When I was in college (or…”away at University” to sound more elitist), attending Messiah was part of the yearly ritual, and I found myself the chastener of rebellious young men who sounded off disgruntedly about the upcoming event.  Usually all it took was a, “Why in the world would you complain about listening to Scripture sung?”  This satisfied the basketball-inebriated roommate long enough for him to cinch his tie, hike his coat onto his shoulders and trudge on out the door toward his duty.

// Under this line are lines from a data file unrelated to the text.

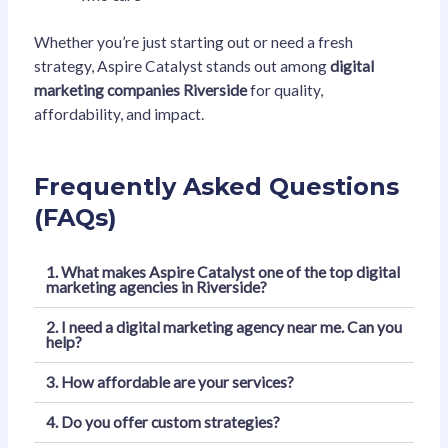
Whether you’re just starting out or need a fresh
strategy, Aspire Catalyst stands out among
digital
marketing companies Riverside
for quality,
affordability, and impact.
Frequently Asked Questions
(FAQs)
1. What makes Aspire Catalyst one of the top digital
marketing agencies in Riverside?
2. I need a digital marketing agency near me. Can you
help?
3. How affordable are your services?
4. Do you offer custom strategies?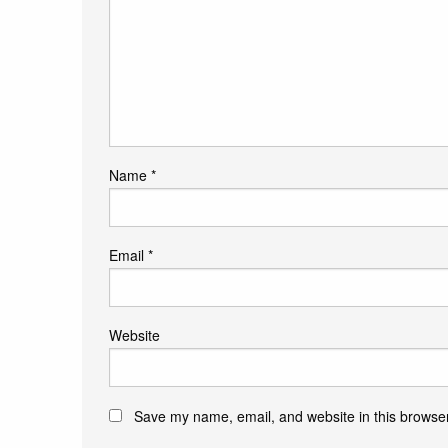
Name
*
Email
*
Website
Save my name, email, and website in this browser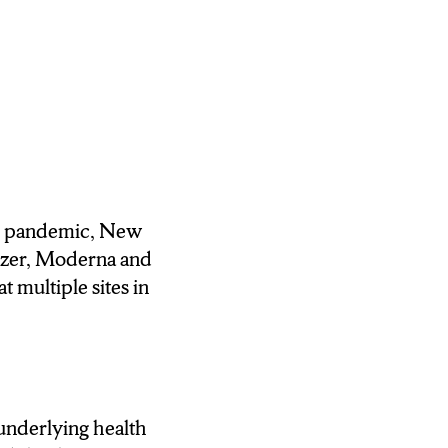
ND HIGHEST
NTRY,
ANSION
DENTS TO GET
9 pandemic, New
T ABOUT THE
fizer, Moderna and
 multiple sites in
b that allowed her
ely and I signed
 underlying health
 HAD HER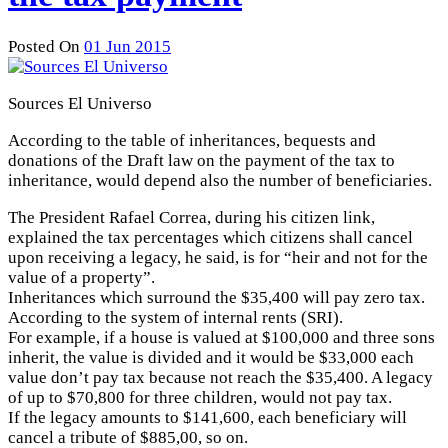
Posted On
01 Jun 2015
Sources El Universo
According to the table of inheritances, bequests and
donations of the Draft law on the payment of the tax to
inheritance, would depend also the number of beneficiaries.
The President Rafael Correa, during his citizen link,
explained the tax percentages which citizens shall cancel
upon receiving a legacy, he said, is for “heir and not for the
value of a property”.
Inheritances which surround the $35,400 will pay zero tax.
According to the system of internal rents (SRI).
For example, if a house is valued at $100,000 and three sons
inherit, the value is divided and it would be $33,000 each
value don’t pay tax because not reach the $35,400. A legacy
of up to $70,800 for three children, would not pay tax.
If the legacy amounts to $141,600, each beneficiary will
cancel a tribute of $885,00, so on.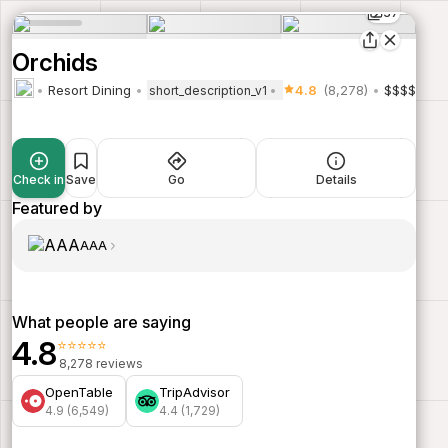
37
Orchids
Resort Dining
4.8
(8,278)
$$$$
short_description_v1
Check in
Save
Go
Details
Featured by
AAA
What people are saying
4.8
⭐⭐⭐⭐⭐
8,278 reviews
OpenTable
TripAdvisor
4.9 (6,549)
4.4 (1,729)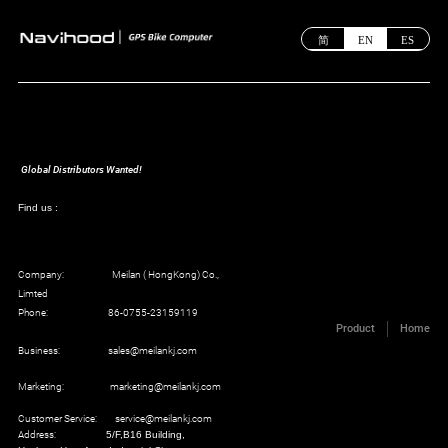
简
EN
ES
Global Distributors Wanted!
Find us :
Company: Meilan ( HongKong) Co.,
Limted
Phone: 86-0755-23159119
Product
Home
Business: sales@meilankj.com
Marketing: marketing@meilankj.com
Customer Service: service@meilankj.com
Address:
5/F,B16 Building,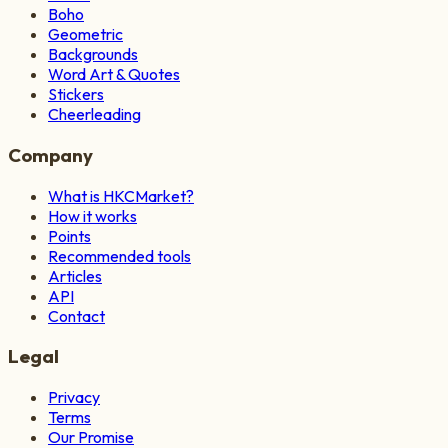
Boho
Geometric
Backgrounds
Word Art & Quotes
Stickers
Cheerleading
Company
What is HKCMarket?
How it works
Points
Recommended tools
Articles
API
Contact
Legal
Privacy
Terms
Our Promise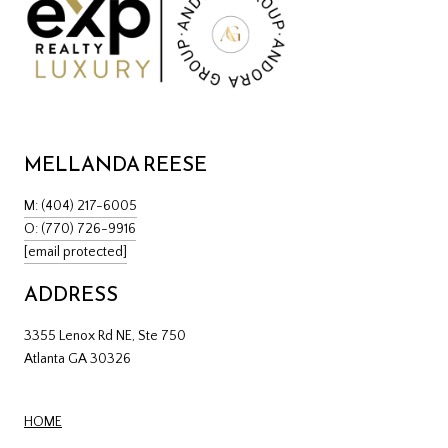
MELLANDA REESE
M: (404) 217-6005
O: (770) 726-9916
[email protected]
ADDRESS
3355 Lenox Rd NE, Ste 750
Atlanta GA 30326
HOME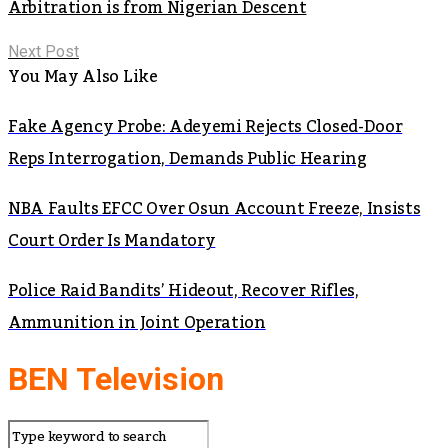
Arbitration is from Nigerian Descent
Next Post
You May Also Like
Fake Agency Probe: Adeyemi Rejects Closed-Door
Reps Interrogation, Demands Public Hearing
NBA Faults EFCC Over Osun Account Freeze, Insists
Court Order Is Mandatory
Police Raid Bandits’ Hideout, Recover Rifles,
Ammunition in Joint Operation
BEN Television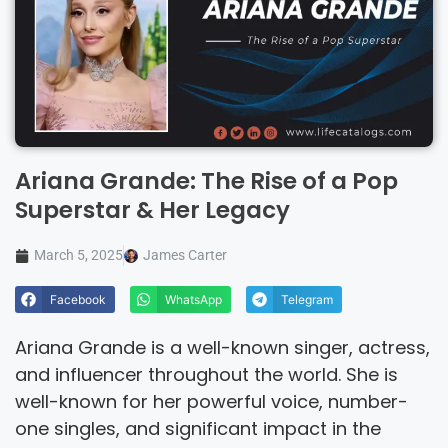
Ariana Grande: The Rise of a Pop
Superstar & Her Legacy
March 5, 2025
James Carter
Facebook
WhatsApp
Telegram
Ariana Grande is a well-known singer, actress,
and influencer throughout the world. She is
well-known for her powerful voice, number-
one singles, and significant impact in the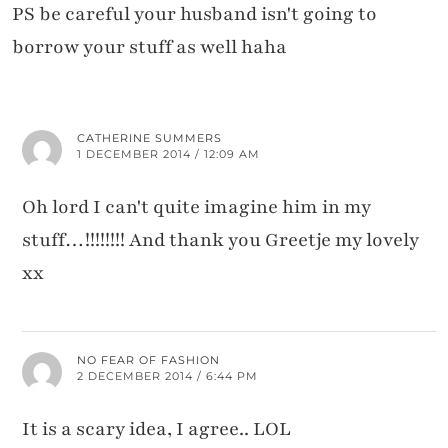
PS be careful your husband isn't going to
borrow your stuff as well haha
CATHERINE SUMMERS
1 DECEMBER 2014 / 12:09 AM
Oh lord I can't quite imagine him in my
stuff…!!!!!!!! And thank you Greetje my lovely
xx
NO FEAR OF FASHION
2 DECEMBER 2014 / 6:44 PM
It is a scary idea, I agree.. LOL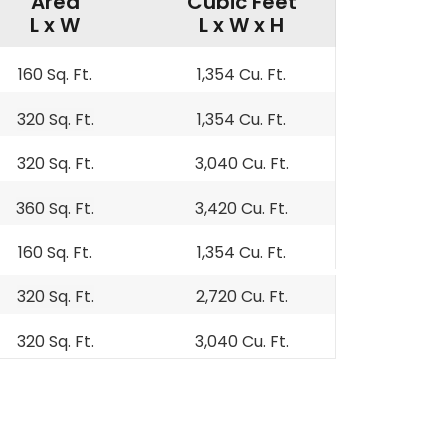
Area
Cubic Feet
L x W
L x W x H
160 Sq. Ft.
1,354 Cu. Ft.
320 Sq. Ft.
1,354 Cu. Ft.
320 Sq. Ft.
3,040 Cu. Ft.
360 Sq. Ft.
3,420 Cu. Ft.
160 Sq. Ft.
1,354 Cu. Ft.
320 Sq. Ft.
2,720 Cu. Ft.
320 Sq. Ft.
3,040 Cu. Ft.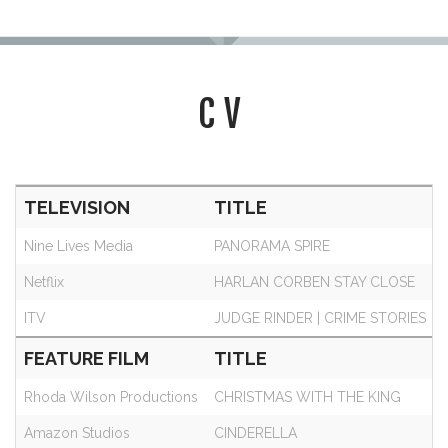
CV
TELEVISION
TITLE
Nine Lives Media
PANORAMA SPIRE
Netflix
HARLAN CORBEN STAY CLOSE
ITV
JUDGE RINDER | CRIME STORIES
FEATURE FILM
TITLE
Rhoda Wilson Productions
CHRISTMAS WITH THE KING
Amazon Studios
CINDERELLA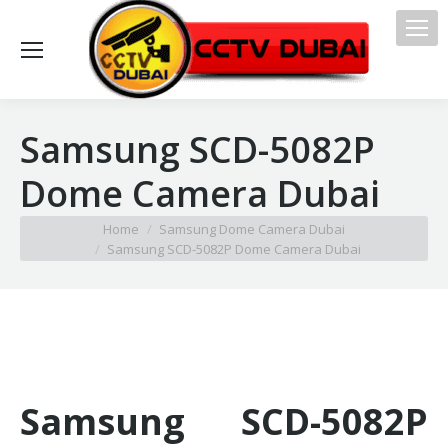
Samsung SCD-5082P
Dome Camera Dubai
You are here:
Home
Samsung Dome Camera Dubai
Samsung SCD-5082P Dome Camera Dubai
Samsung SCD-5082P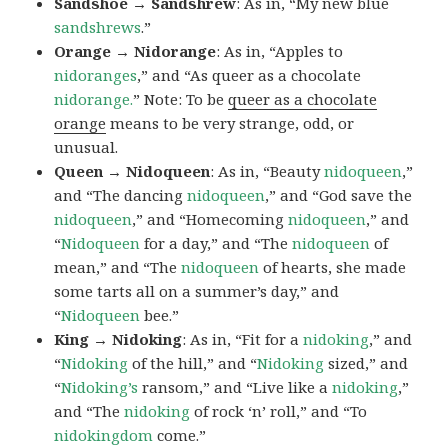
Sandshoe → Sandshrew
: As in, “My new blue
sandshrews
.”
Orange → Nidorange
: As in, “Apples to
nidoranges
,” and “As queer as a chocolate
nidorange.
” Note: To be
queer as a chocolate
orange
means to be very strange, odd, or
unusual.
Queen → Nidoqueen
: As in, “Beauty
nidoqueen
,”
and “The dancing
nidoqueen
,” and “God save the
nidoqueen
,” and “Homecoming
nidoqueen
,” and
“
Nidoqueen
for a day,” and “The
nidoqueen
of
mean,” and “The
nidoqueen
of hearts, she made
some tarts all on a summer’s day,” and
“
Nidoqueen
bee.”
King → Nidoking
: As in, “Fit for a
nidoking
,” and
“
Nidoking
of the hill,” and “
Nidoking
sized,” and
“
Nidoking’s
ransom,” and “Live like a
nidoking
,”
and “The
nidoking
of rock ‘n’ roll,” and “To
nidokingdom
come.”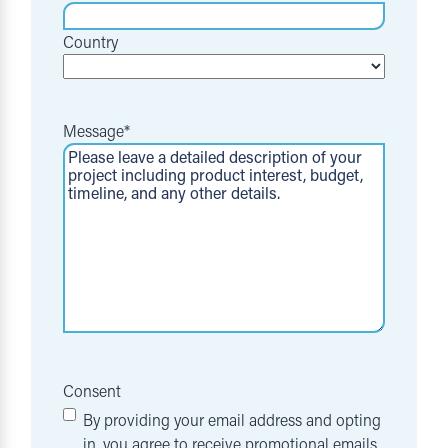
Country
Message
*
Consent
By providing your email address and opting
in, you agree to receive promotional emails,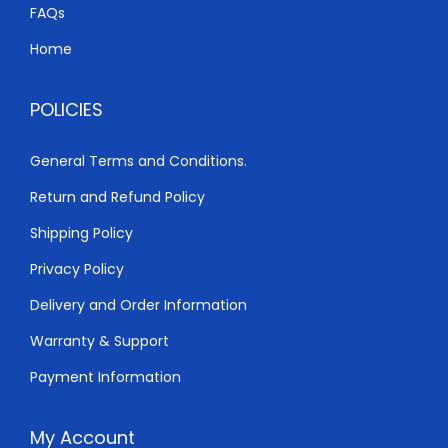
h
2
FAQs
,
Home
3
8
,
0
POLICIES
0
0
0
.
General Terms and Conditions.
0
0
Return and Refund Policy
.
0
0
.
Shipping Policy
0
Privacy Policy
.
Delivery and Order Information
Warranty & Support
Payment Information
My Account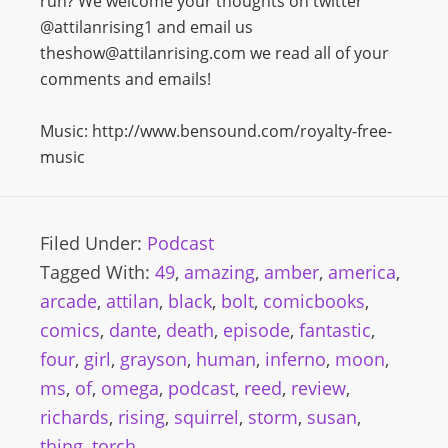
run? We welcome your thoughts on twitter
@attilanrising1 and email us
theshow@attilanrising.com we read all of your
comments and emails!
Music: http://www.bensound.com/royalty-free-
music
Filed Under:
Podcast
Tagged With:
49
,
amazing
,
amber
,
america
,
arcade
,
attilan
,
black
,
bolt
,
comicbooks
,
comics
,
dante
,
death
,
episode
,
fantastic
,
four
,
girl
,
grayson
,
human
,
inferno
,
moon
,
ms
,
of
,
omega
,
podcast
,
reed
,
review
,
richards
,
rising
,
squirrel
,
storm
,
susan
,
thing
,
torch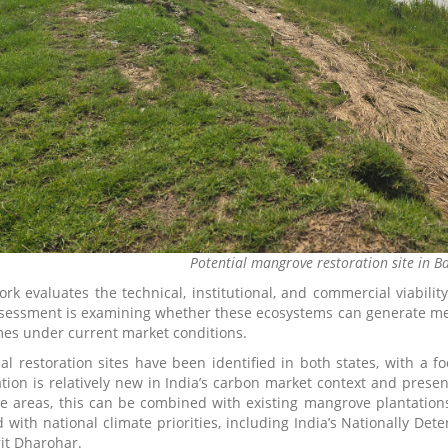
Potential mangrove restoration site in B
ork evaluates the technical, institutional, and commercial viabilit
sessment is examining whether these ecosystems can generate measu
es under current market conditions.
ial restoration sites have been identified in both states, with a
ation is relatively new in India’s carbon market context and presen
e areas, this can be combined with existing mangrove plantations
d with national climate priorities, including India’s Nationally De
it Dharohar.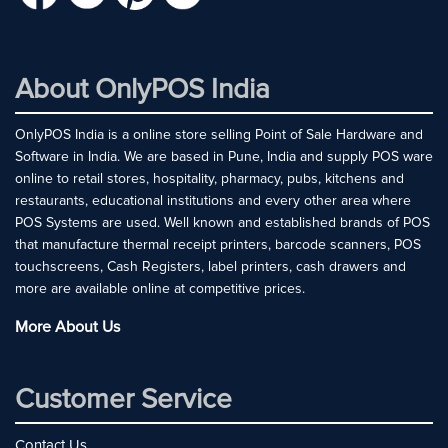
About OnlyPOS India
OnlyPOS India is a online store selling Point of Sale Hardware and
Software in India. We are based in Pune, India and supply POS ware
online to retail stores, hospitality, pharmacy, pubs, kitchens and
restaurants, educational institutions and every other area where
POS Systems are used. Well known and established brands of POS
that manufacture thermal receipt printers, barcode scanners, POS
touchscreens, Cash Registers, label printers, cash drawers and
more are available online at competitive prices.
More About Us
Customer Service
Contact Us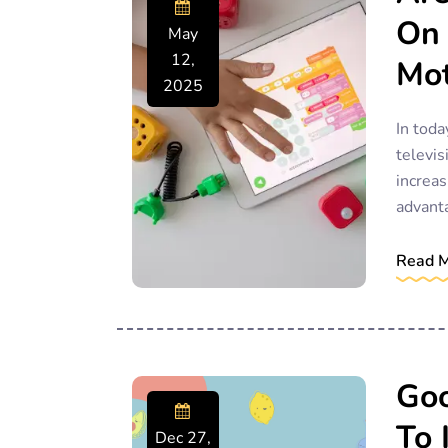
On 
May
12,
Mot
2025
In toda
televis
increas
advant
Read 
Goo
To 
Dec 27,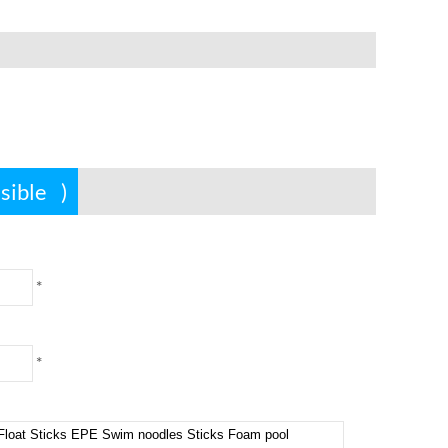
ssible
)
*
*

This school year ended with commencement on Friday night, but this past week I had my Bible students listen to Messiah as their “last hurrah” with me.  I generally give a lot of prefatory remarks, including 1) “the music you are about to hear is not what you are used to in that it is not hokey, nasaly, whiny, shallow, trite, ill-conceived or nonsensical”; 2) I ask them to listen for the onomatopoeia (by observing it and being able to identify it, it will help keep them from poking fun at it); 3) similary, vibrato is not sin and it is not a sign of egocentric piety – it has more to do with a fuller range of capabilities that God has given (whether we appreciate it or not it we should learn not to be distracted by it); 4) I explain the background of the whole work and the amazing speed at which it was written; 5)  I give explanation of the history of standing at the singing of the Hallelujah Chorus.

Listening to Messiah is an act of worship.  It is stirring and convicting.  It is God-centered thinking.  To oversimplify, Messiah is the history and prophecy of the world in song form.  If you have never heard Messiah, or if it has been a very long time, please consider adding it to your summer to do list.  It takes between 2-3 private hours, and I would recommend reading the text as you listen.   Make the time to receive the blessing.

Here is a link that gives a good background information (which I hand out to my students) and also the text of the whole work.  I highly recommend you print off the pages and read along.

I don’t consider myself very literate musically and don’t play any instruments (except hambone), but I do love music, and I can carry a tune, lead congregational singing at church though I’ve never had an ounce of instruction (aren’t you supposed to just move your arms in a regular rhythmic pattern?) and have my own essential music library, but I don’t know how to read music and can’t speak music theorums or history or genres.  I do though think music is a very big deal to God and try to make a big deal of it in my home.  I certainly understand why the teenager of 2006 would not be impressed with the style of Handel’s work, but the Christian of any age in time must be impressed with the content.